→ GOAL:
Reproduce the part of the passage on public photography that lies between "GENTLE READER: Indeed, everyone" and "to wander by.", inclusive.

On the Proprieties of Public Photography

{DEAR MISS MANNERS: As a frequent tourist, I take lots of photos wherever I go. I try not to be intrusive, but it isn’t feasible to ask permission of anonymous people in public spaces, and U.S. courts have ruled that nobody has a right to privacy in such settings. Everyone carries a phone these days, and the number of people taking photos has increased exponentially as a result. Candid photos are much more interesting than posed photos or photos without people. Social realism is a movement in art and photography. I think it’s important to capture the people and settings that reflect our times. I do not sell them, but I share the best ones with friends. I avoid taking photos of people who appear to be homeless or mentally ill, because it seems exploitative. Perhaps what was once considered rude has become acceptable and prevalent. Perhaps there is a distinction between candid photos in public versus private settings among family, friends and acquaintances. In the latter case, it seems appropriate to share these with the people photographed, offer them copies and destroy any they deem offensive or unflattering. In foreign countries, I’ve encountered people who took offense at public photos, but never in the U.S.

GENTLE READER: Indeed, everyone has a camera. If you are photographing the public activity of our time, you must have countless pictures of countless people taking countless pictures — mostly of themselves. Yet Miss Manners feels obliged to tell you that there are also many in the United States who dislike being photographed in public and private gatherings, but feel forced into it by photographers who are not as sensitive to their feelings as you seem to be. Often, they are reluctant to speak up, feeling that they are being constantly captured by security cameras anyway. Prevalent, yes; but not acceptable to all. It is a matter of respect, not of law.}

 

I don’t think these kids on Market Street were all that thrilled about me taking their picture, but I wanted people in the match up I was doing on the Fred Lyon picture, and they just happened to wander by.

→ SUPPLIED MATERIAL:
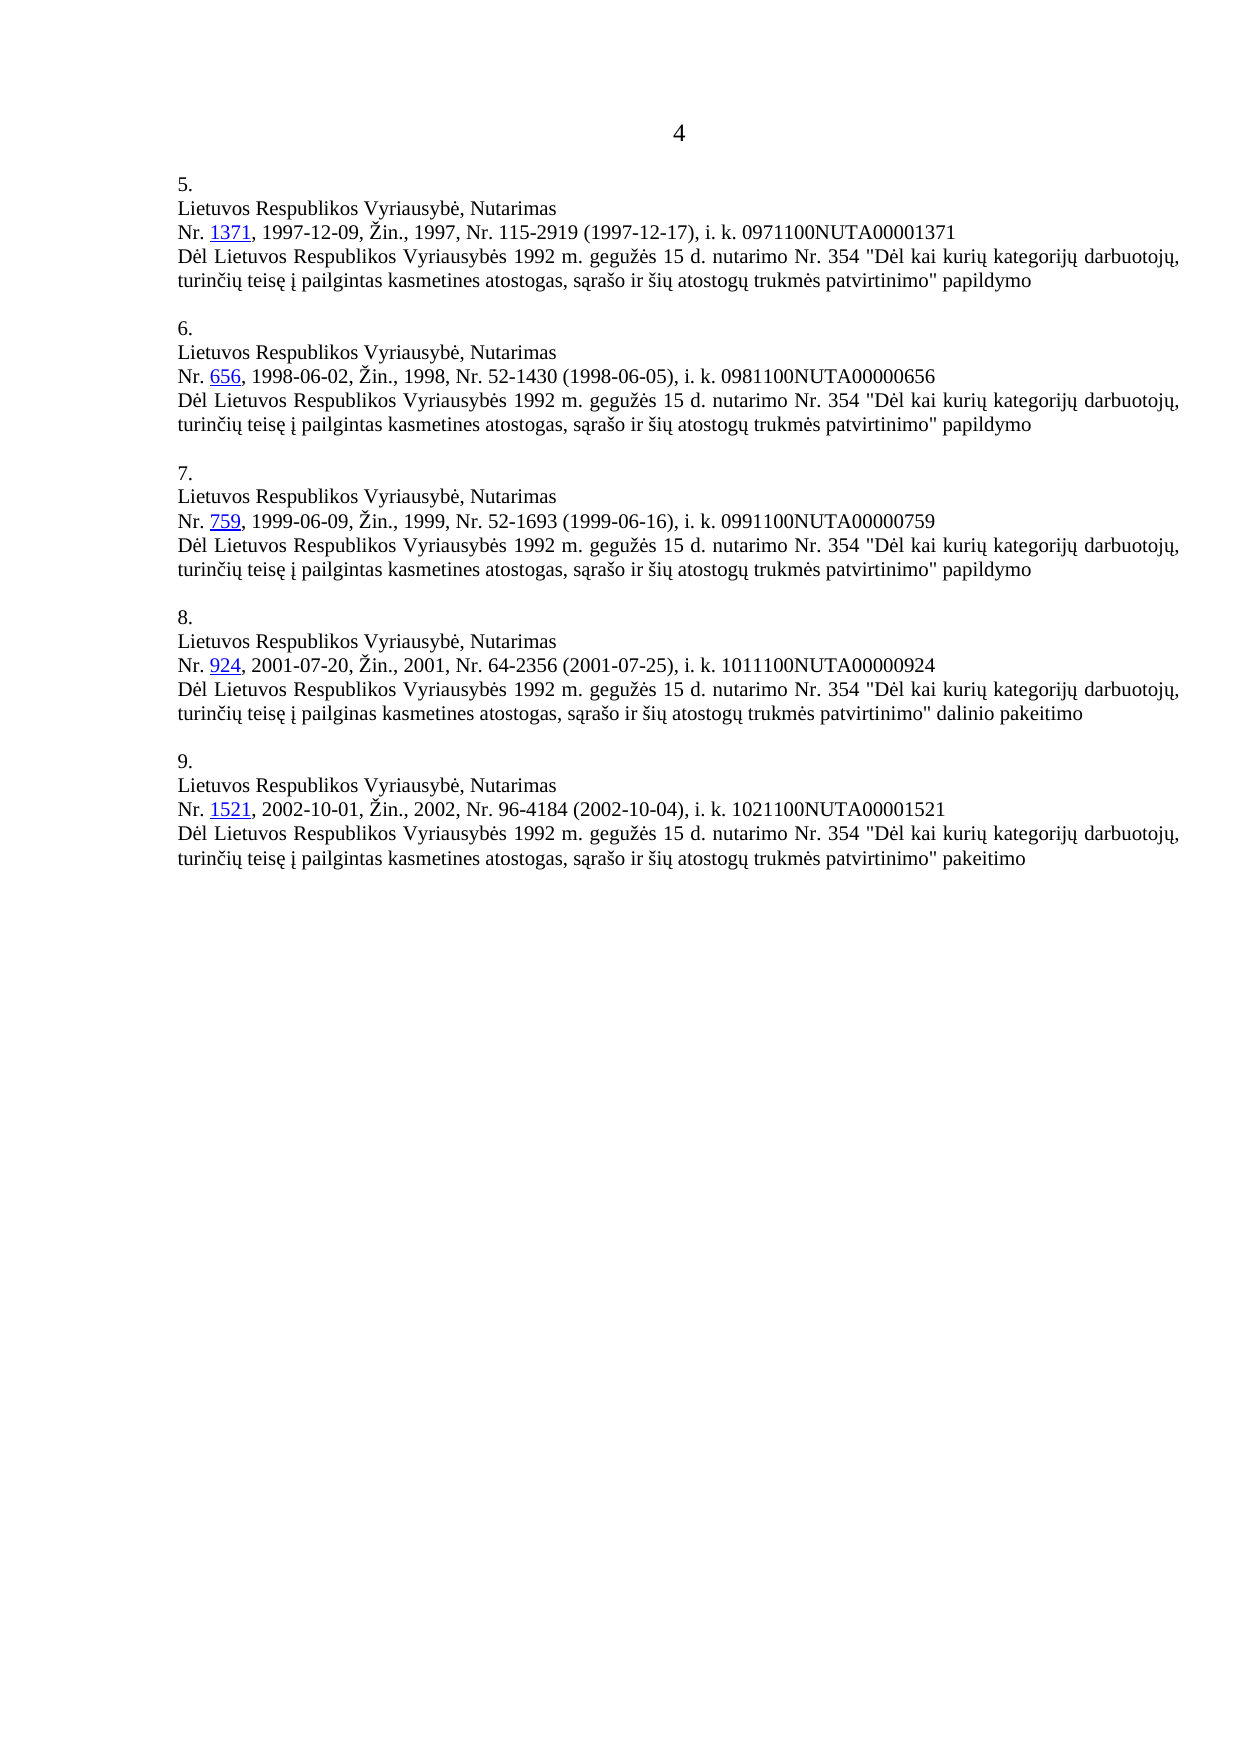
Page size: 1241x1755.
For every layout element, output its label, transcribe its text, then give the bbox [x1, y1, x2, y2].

→ THE ANSWER:
GENTLE READER: Indeed, everyone has a camera. If you are photographing the public activity of our time, you must have countless pictures of countless people taking countless pictures — mostly of themselves. Yet Miss Manners feels obliged to tell you that there are also many in the United States who dislike being photographed in public and private gatherings, but feel forced into it by photographers who are not as sensitive to their feelings as you seem to be. Often, they are reluctant to speak up, feeling that they are being constantly captured by security cameras anyway. Prevalent, yes; but not acceptable to all. It is a matter of respect, not of law.}

 

I don’t think these kids on Market Street were all that thrilled about me taking their picture, but I wanted people in the match up I was doing on the Fred Lyon picture, and they just happened to wander by.